Three Weeks In
Thirteen American service members are dead. Oil is trading at $110 a barrel. Gas has jumped 30 cents a gallon in less than a month. The Strait of Hormuz — through which roughly 20 percent of the world's oil supply moves — is effectively closed. Iran's Health Ministry puts the civilian death toll above one thousand. And last Monday, the President of the United States declared the war "pretty well complete." We have seen this movie. We know how it ends. This is not a column about whether Iran posed a long-term threat. It posed a threat. Most serious people agree on that much. This is a column about how you go to war — who decides, what the law requires, what the truth actually is — and whether any of those things matter anymore. The answer the Trump administration has given us, through three weeks of bombs and boosterism, is: not really.

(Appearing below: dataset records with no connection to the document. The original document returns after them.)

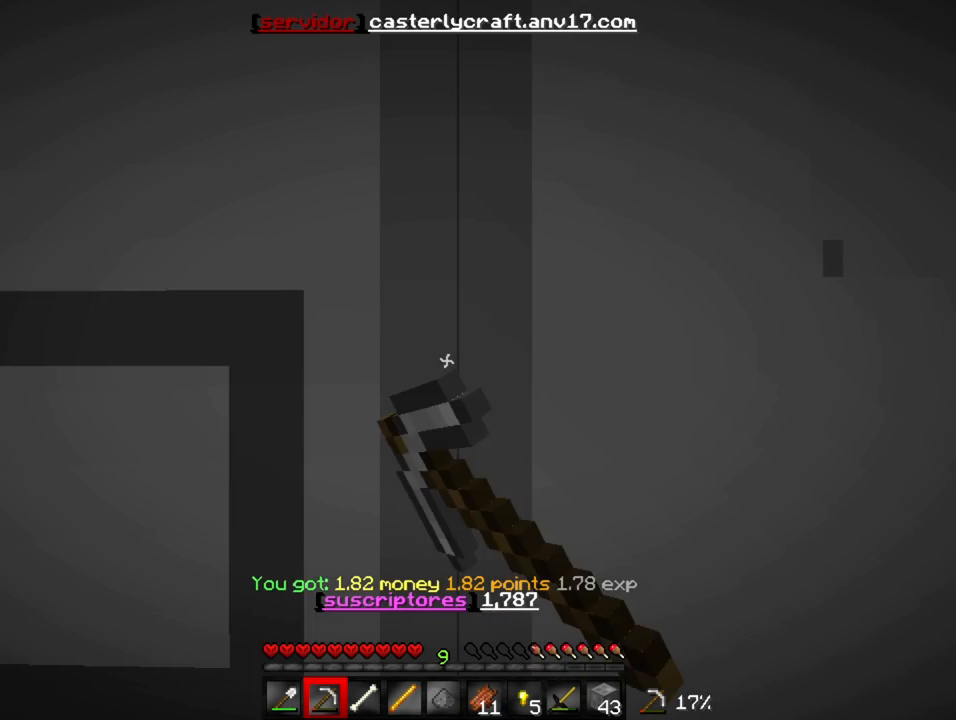
{"keys": [], "events": [[67, "a", "down"], [267, "a", "up"]]}
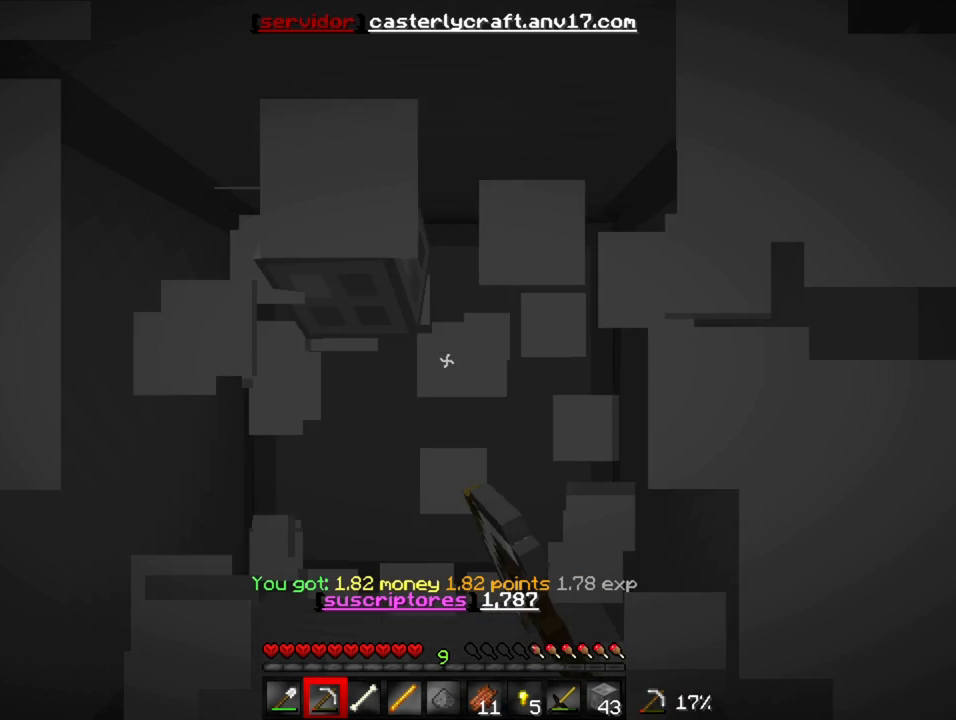
{"keys": [], "events": []}
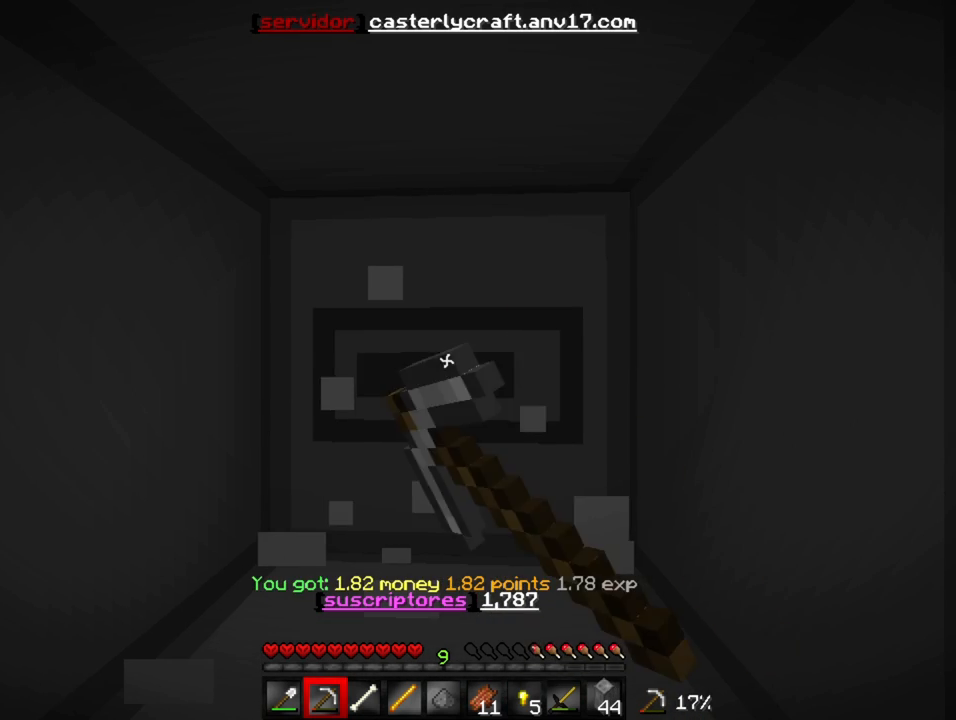
{"keys": [], "events": [[167, "a", "down"], [367, "a", "up"]]}
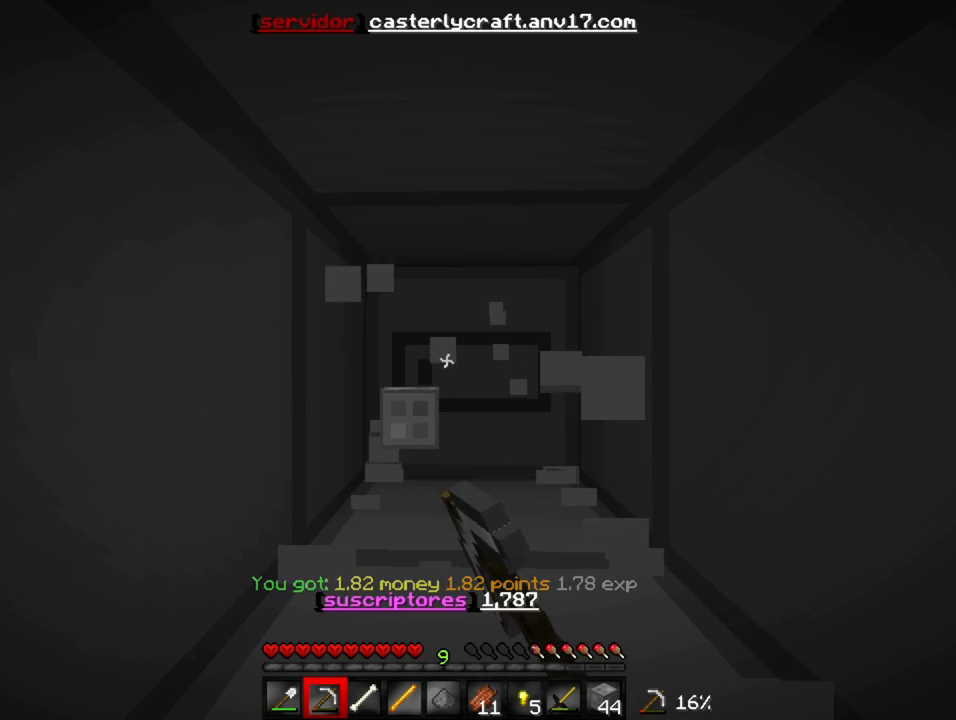
{"keys": [], "events": []}
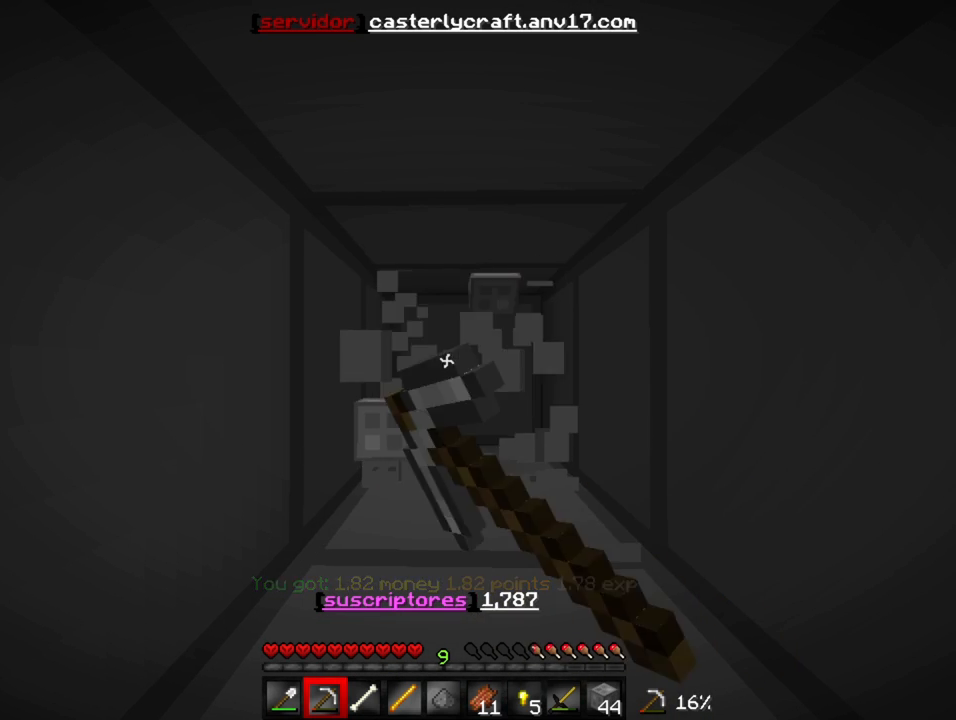
{"keys": [], "events": []}
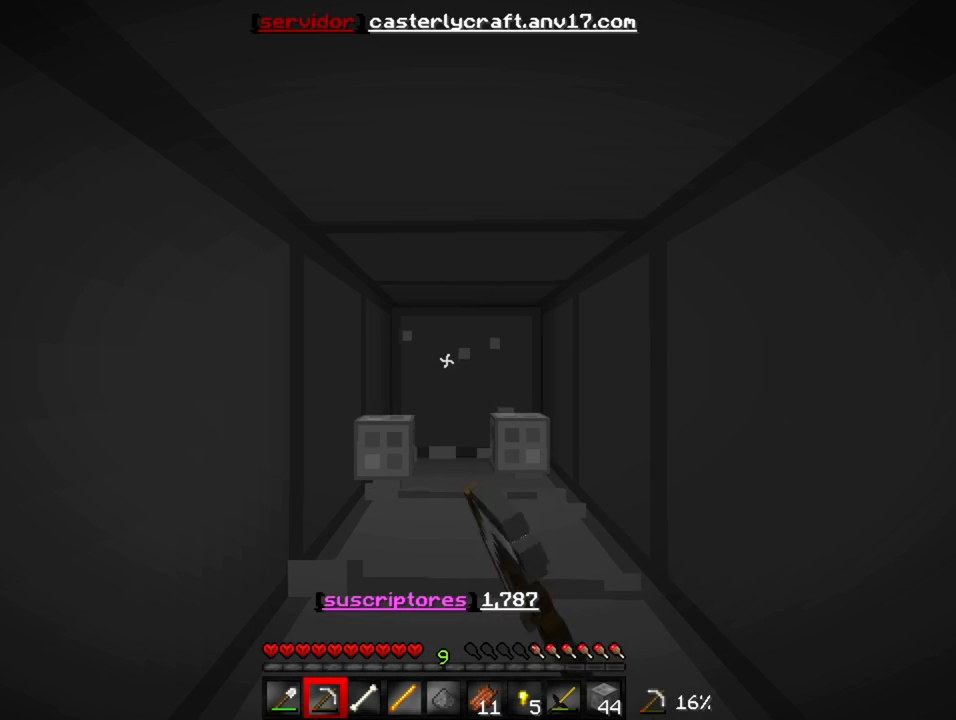
{"keys": [], "events": []}
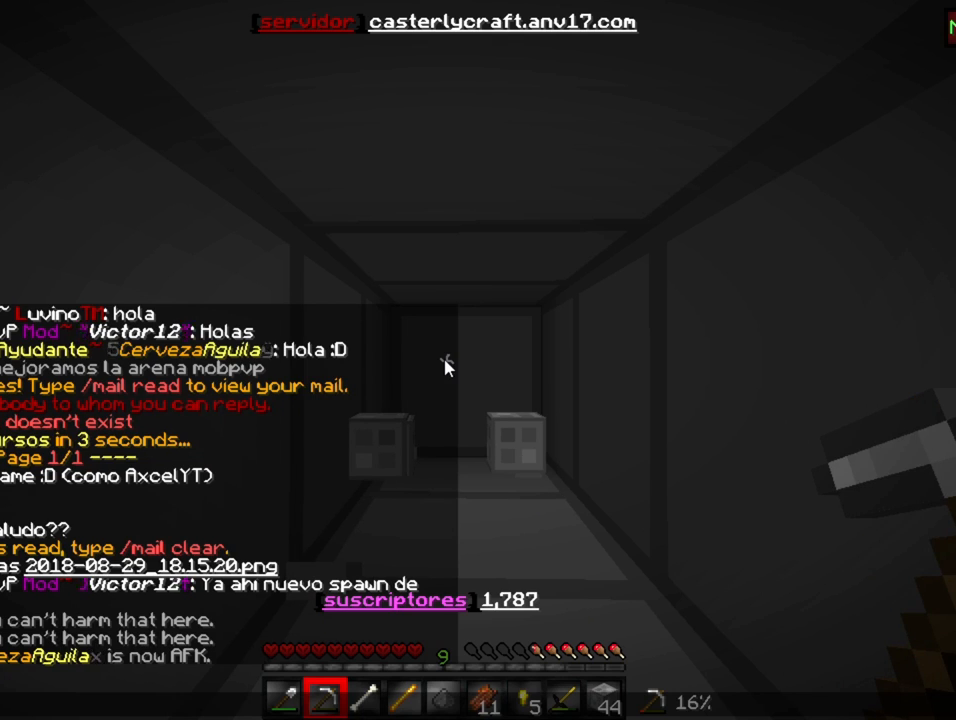
{"keys": [], "events": [[300, "a", "down"], [500, "a", "up"]]}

The Constitution Didn't Take a Day Off
Let's start with the basics. The Constitution gives Congress — not the president — the power to declare war. The War Powers Resolution, passed in 1973 after presidents spent decades fighting undeclared conflicts in Korea and Vietnam, requires the executive to notify Congress within 48 hours of committing forces and limits unauthorized military action to 60 days without congressional approval. Trump did not seek authorization. He did not consult Congress in any meaningful way. He struck Iran on February 28 and informed legislators afterward. Senate Democrats tried to reassert congressional authority through a War Powers Resolution. It failed 53-47, mostly along party lines. [1] That vote is being treated as proof that the war is legally settled. It isn't. A congressional failure to act is not the same as congressional authorization. Fifty-three senators declining to restrict the president is not the same as fifty-three senators voting to approve the war. The Constitution didn't get repealed by a procedural motion. Senator Chris Van Hollen took the Senate floor this week and called this "an illegal regime-change war of choice." [3] That's not hyperbole. It's a legal argument: no imminent threat was established, no authorization was sought, and the administration's own intelligence director, when pressed, essentially said that the definition of "imminent" is whatever the president says it is. That last part deserves to be repeated out loud. DNI Tulsi Gabbard, when asked by Senator Jon Ossoff whether the intelligence community had confirmed an imminent threat before the strikes, responded that "only the president can determine imminent threat." [1] Read that again. In the administration's view, the threshold that justifies going to war is not an intelligence assessment. It's presidential belief. Unfalsifiable, unreviewable, unchallengeable. If you're not troubled by that, you haven't thought it through.